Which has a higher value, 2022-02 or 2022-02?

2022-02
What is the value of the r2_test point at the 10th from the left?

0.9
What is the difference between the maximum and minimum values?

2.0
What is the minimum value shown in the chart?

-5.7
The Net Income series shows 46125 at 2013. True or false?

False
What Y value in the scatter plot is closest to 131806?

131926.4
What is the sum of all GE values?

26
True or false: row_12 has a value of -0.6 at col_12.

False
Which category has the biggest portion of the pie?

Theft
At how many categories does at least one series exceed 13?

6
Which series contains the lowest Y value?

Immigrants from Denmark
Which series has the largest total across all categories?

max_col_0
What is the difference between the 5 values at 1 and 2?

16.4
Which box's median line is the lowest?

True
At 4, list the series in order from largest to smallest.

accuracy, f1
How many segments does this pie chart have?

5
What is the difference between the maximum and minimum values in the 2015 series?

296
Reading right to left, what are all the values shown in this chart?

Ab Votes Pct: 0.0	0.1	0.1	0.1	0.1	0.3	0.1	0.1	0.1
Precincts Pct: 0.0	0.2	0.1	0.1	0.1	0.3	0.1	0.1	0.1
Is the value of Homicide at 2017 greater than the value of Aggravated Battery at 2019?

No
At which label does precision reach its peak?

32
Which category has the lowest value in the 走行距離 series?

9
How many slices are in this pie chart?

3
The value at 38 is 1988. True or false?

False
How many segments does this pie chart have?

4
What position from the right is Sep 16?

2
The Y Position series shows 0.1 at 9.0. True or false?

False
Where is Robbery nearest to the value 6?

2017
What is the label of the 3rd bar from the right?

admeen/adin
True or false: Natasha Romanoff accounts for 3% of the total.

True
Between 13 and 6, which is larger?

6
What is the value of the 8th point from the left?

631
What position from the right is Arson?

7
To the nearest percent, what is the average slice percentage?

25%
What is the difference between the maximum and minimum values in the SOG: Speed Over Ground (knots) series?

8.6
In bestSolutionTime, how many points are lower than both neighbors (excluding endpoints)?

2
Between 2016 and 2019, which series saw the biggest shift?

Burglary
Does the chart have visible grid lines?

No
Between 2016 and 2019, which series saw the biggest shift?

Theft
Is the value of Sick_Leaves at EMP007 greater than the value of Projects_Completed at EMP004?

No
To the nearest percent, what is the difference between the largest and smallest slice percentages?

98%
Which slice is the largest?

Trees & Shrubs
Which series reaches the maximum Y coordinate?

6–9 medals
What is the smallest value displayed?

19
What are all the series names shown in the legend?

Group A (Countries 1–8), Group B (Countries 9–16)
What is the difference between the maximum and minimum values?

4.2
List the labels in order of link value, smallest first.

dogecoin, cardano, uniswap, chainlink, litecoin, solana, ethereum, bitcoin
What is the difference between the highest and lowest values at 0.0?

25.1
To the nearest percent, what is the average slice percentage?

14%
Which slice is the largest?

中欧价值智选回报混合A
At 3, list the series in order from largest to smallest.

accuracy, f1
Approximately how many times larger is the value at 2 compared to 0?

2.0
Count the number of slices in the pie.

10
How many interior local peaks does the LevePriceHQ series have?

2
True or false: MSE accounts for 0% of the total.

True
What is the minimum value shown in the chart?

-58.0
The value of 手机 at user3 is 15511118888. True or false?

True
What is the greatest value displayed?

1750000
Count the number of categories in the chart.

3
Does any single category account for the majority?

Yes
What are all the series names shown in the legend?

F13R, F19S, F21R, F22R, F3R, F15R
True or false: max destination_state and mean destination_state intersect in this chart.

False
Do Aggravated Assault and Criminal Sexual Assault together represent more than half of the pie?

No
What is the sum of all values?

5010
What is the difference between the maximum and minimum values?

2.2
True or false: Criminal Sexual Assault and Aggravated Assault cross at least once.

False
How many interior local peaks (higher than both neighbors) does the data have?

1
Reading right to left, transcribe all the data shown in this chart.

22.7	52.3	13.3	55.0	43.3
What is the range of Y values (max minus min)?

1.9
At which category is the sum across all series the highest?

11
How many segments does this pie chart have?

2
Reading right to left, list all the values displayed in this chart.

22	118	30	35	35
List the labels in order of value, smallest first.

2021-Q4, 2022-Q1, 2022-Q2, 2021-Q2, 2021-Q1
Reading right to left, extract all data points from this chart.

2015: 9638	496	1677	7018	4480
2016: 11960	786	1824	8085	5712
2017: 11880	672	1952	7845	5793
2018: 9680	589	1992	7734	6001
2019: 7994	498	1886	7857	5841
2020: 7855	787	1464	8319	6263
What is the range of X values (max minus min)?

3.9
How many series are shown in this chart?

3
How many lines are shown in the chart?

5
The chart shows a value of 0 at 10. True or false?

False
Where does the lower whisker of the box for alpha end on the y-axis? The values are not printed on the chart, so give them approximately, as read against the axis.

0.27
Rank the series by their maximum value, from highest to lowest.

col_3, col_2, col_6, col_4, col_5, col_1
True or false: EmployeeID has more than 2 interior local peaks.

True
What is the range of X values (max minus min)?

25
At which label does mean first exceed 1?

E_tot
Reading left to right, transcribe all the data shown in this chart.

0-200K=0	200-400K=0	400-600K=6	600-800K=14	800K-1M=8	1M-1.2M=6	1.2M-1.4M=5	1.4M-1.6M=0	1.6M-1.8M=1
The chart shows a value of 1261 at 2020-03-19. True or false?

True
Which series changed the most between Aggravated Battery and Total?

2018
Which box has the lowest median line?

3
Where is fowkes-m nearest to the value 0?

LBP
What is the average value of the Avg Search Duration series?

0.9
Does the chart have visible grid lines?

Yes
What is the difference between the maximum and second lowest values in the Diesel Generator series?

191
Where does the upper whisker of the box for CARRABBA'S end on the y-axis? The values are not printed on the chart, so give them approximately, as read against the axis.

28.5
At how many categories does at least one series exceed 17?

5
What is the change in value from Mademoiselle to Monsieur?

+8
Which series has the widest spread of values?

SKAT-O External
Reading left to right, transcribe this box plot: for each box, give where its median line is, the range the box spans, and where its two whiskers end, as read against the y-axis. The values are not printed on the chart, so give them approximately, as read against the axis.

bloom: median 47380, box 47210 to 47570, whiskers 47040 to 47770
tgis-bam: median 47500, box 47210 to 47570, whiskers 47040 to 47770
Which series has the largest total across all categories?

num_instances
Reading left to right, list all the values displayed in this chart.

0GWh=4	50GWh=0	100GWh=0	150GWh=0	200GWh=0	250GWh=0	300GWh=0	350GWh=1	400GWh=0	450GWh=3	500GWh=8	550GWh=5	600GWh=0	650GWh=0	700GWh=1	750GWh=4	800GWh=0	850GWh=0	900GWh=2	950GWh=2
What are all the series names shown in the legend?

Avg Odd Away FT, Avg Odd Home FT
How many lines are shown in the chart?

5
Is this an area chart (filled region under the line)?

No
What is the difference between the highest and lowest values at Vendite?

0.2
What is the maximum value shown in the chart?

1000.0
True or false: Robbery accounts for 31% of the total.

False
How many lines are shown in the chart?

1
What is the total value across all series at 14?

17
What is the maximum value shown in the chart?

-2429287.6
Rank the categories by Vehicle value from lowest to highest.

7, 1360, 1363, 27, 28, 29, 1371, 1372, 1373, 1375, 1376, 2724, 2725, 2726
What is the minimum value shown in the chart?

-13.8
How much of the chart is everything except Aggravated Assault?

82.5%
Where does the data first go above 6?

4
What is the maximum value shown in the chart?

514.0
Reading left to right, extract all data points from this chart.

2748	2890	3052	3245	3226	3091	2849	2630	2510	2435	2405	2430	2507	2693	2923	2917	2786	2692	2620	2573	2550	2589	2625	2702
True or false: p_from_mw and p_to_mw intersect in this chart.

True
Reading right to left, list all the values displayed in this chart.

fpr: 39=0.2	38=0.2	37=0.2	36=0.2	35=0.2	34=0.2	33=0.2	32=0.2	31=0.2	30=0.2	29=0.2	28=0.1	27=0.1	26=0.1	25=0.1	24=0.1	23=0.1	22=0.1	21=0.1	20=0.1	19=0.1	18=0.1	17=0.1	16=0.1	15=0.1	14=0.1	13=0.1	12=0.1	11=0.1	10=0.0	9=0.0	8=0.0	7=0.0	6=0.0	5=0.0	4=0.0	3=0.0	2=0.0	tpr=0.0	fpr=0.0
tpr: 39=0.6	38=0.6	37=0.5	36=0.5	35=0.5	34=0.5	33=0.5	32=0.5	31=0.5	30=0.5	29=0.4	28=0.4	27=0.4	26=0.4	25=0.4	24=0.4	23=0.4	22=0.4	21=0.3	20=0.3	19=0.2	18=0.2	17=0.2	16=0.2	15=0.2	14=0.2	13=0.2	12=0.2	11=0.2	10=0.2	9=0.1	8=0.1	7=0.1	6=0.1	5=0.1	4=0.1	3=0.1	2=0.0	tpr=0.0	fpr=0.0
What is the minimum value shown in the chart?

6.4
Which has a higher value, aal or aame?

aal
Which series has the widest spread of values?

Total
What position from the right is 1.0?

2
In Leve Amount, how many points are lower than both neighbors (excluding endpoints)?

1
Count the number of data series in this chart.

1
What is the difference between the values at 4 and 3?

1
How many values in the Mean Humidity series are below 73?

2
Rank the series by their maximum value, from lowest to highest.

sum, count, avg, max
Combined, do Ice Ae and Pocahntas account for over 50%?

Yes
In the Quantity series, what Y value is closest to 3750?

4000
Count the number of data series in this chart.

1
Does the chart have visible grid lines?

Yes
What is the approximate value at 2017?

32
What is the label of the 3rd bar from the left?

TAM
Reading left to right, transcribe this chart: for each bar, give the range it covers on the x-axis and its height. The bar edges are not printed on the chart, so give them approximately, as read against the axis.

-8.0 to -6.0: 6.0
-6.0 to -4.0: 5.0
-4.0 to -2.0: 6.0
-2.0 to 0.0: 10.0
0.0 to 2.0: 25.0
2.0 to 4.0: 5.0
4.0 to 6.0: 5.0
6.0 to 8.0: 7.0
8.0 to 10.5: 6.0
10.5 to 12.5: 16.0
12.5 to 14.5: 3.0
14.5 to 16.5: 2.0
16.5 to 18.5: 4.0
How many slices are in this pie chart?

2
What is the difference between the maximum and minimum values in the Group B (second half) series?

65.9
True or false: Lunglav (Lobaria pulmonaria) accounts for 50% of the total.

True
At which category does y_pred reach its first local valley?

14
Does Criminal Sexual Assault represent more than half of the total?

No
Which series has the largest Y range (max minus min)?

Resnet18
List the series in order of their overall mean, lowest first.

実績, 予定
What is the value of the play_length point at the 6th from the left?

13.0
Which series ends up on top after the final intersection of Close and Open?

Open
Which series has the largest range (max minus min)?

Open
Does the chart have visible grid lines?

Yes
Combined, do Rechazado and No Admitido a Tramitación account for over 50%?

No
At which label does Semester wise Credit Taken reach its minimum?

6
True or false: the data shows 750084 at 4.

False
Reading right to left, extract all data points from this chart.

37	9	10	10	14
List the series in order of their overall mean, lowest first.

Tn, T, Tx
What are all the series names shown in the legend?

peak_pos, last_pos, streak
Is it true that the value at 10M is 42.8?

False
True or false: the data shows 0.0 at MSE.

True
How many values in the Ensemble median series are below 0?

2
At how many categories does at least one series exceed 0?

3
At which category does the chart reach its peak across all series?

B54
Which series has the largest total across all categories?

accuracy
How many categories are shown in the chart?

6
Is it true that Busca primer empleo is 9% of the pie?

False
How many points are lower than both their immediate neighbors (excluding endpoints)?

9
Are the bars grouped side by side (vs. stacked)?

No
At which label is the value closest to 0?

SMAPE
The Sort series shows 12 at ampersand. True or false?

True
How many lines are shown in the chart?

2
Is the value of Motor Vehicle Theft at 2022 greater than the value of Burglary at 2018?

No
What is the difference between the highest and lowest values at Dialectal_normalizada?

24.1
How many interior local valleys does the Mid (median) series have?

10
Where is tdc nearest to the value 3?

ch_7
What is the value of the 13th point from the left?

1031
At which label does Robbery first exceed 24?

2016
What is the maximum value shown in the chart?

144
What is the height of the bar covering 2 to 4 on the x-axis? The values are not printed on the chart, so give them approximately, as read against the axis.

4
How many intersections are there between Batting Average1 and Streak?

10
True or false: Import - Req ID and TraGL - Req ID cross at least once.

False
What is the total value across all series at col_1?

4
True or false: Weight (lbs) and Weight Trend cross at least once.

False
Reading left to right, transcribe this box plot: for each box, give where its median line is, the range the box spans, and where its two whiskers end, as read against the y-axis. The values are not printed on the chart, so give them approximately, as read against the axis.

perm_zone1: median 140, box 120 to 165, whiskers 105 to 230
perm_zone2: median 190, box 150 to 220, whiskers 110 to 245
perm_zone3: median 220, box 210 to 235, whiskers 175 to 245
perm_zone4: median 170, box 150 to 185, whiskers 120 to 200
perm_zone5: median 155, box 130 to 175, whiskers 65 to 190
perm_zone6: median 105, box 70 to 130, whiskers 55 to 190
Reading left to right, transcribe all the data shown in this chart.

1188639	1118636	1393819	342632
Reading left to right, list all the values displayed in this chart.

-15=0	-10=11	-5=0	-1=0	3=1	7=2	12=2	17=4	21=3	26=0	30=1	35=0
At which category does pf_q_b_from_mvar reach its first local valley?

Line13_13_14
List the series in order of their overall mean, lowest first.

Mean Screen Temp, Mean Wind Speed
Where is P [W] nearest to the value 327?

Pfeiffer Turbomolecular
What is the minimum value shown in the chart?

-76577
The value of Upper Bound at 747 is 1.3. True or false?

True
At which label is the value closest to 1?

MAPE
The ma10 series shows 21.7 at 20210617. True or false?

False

★ ★ ★ ★ ★

Copy out the records unchanged, beginning with the line that contains "Line13_13_14" and ending after the line that contains "At which label is the value closest to 1?".

Line13_13_14
List the series in order of their overall mean, lowest first.

Mean Screen Temp, Mean Wind Speed
Where is P [W] nearest to the value 327?

Pfeiffer Turbomolecular
What is the minimum value shown in the chart?

-76577
The value of Upper Bound at 747 is 1.3. True or false?

True
At which label is the value closest to 1?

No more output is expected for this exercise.